Your instructions
Can you arrange the data below as a Markdown table with the columns "No." and "Line", giving every line its own numbered row and skipping any blank lines?
## START Data excerpts
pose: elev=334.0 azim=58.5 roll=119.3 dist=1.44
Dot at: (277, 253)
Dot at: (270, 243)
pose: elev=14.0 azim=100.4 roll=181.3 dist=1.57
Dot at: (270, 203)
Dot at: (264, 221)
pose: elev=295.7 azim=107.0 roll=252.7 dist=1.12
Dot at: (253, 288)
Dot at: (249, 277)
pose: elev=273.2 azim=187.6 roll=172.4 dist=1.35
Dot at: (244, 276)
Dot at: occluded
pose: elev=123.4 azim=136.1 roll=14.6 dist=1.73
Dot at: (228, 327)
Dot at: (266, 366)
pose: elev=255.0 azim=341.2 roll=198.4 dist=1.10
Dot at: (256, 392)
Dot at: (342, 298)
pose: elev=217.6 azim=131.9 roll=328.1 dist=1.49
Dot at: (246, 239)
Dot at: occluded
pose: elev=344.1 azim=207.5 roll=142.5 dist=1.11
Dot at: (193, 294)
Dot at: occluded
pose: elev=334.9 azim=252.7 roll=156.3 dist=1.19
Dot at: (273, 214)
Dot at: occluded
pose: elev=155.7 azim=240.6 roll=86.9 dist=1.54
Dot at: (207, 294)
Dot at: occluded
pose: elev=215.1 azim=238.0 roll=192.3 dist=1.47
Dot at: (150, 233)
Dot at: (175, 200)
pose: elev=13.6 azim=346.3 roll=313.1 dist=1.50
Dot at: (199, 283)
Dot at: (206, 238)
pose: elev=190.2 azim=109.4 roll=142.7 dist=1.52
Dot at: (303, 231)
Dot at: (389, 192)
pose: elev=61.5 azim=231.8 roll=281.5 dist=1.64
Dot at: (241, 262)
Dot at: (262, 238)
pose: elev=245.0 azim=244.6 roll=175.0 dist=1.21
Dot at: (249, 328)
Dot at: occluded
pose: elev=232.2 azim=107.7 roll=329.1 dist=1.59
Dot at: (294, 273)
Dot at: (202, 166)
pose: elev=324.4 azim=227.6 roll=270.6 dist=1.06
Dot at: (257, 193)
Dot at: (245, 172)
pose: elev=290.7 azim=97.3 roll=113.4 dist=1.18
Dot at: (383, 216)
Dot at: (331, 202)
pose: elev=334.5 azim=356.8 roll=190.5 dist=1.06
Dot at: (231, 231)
## END Data excerpts
Exercise answer
| No. | Line |
|---|---|
| 1 | pose: elev=334.0 azim=58.5 roll=119.3 dist=1.44 |
| 2 | Dot at: (277, 253) |
| 3 | Dot at: (270, 243) |
| 4 | pose: elev=14.0 azim=100.4 roll=181.3 dist=1.57 |
| 5 | Dot at: (270, 203) |
| 6 | Dot at: (264, 221) |
| 7 | pose: elev=295.7 azim=107.0 roll=252.7 dist=1.12 |
| 8 | Dot at: (253, 288) |
| 9 | Dot at: (249, 277) |
| 10 | pose: elev=273.2 azim=187.6 roll=172.4 dist=1.35 |
| 11 | Dot at: (244, 276) |
| 12 | Dot at: occluded |
| 13 | pose: elev=123.4 azim=136.1 roll=14.6 dist=1.73 |
| 14 | Dot at: (228, 327) |
| 15 | Dot at: (266, 366) |
| 16 | pose: elev=255.0 azim=341.2 roll=198.4 dist=1.10 |
| 17 | Dot at: (256, 392) |
| 18 | Dot at: (342, 298) |
| 19 | pose: elev=217.6 azim=131.9 roll=328.1 dist=1.49 |
| 20 | Dot at: (246, 239) |
| 21 | Dot at: occluded |
| 22 | pose: elev=344.1 azim=207.5 roll=142.5 dist=1.11 |
| 23 | Dot at: (193, 294) |
| 24 | Dot at: occluded |
| 25 | pose: elev=334.9 azim=252.7 roll=156.3 dist=1.19 |
| 26 | Dot at: (273, 214) |
| 27 | Dot at: occluded |
| 28 | pose: elev=155.7 azim=240.6 roll=86.9 dist=1.54 |
| 29 | Dot at: (207, 294) |
| 30 | Dot at: occluded |
| 31 | pose: elev=215.1 azim=238.0 roll=192.3 dist=1.47 |
| 32 | Dot at: (150, 233) |
| 33 | Dot at: (175, 200) |
| 34 | pose: elev=13.6 azim=346.3 roll=313.1 dist=1.50 |
| 35 | Dot at: (199, 283) |
| 36 | Dot at: (206, 238) |
| 37 | pose: elev=190.2 azim=109.4 roll=142.7 dist=1.52 |
| 38 | Dot at: (303, 231) |
| 39 | Dot at: (389, 192) |
| 40 | pose: elev=61.5 azim=231.8 roll=281.5 dist=1.64 |
| 41 | Dot at: (241, 262) |
| 42 | Dot at: (262, 238) |
| 43 | pose: elev=245.0 azim=244.6 roll=175.0 dist=1.21 |
| 44 | Dot at: (249, 328) |
| 45 | Dot at: occluded |
| 46 | pose: elev=232.2 azim=107.7 roll=329.1 dist=1.59 |
| 47 | Dot at: (294, 273) |
| 48 | Dot at: (202, 166) |
| 49 | pose: elev=324.4 azim=227.6 roll=270.6 dist=1.06 |
| 50 | Dot at: (257, 193) |
| 51 | Dot at: (245, 172) |
| 52 | pose: elev=290.7 azim=97.3 roll=113.4 dist=1.18 |
| 53 | Dot at: (383, 216) |
| 54 | Dot at: (331, 202) |
| 55 | pose: elev=334.5 azim=356.8 roll=190.5 dist=1.06 |
| 56 | Dot at: (231, 231) |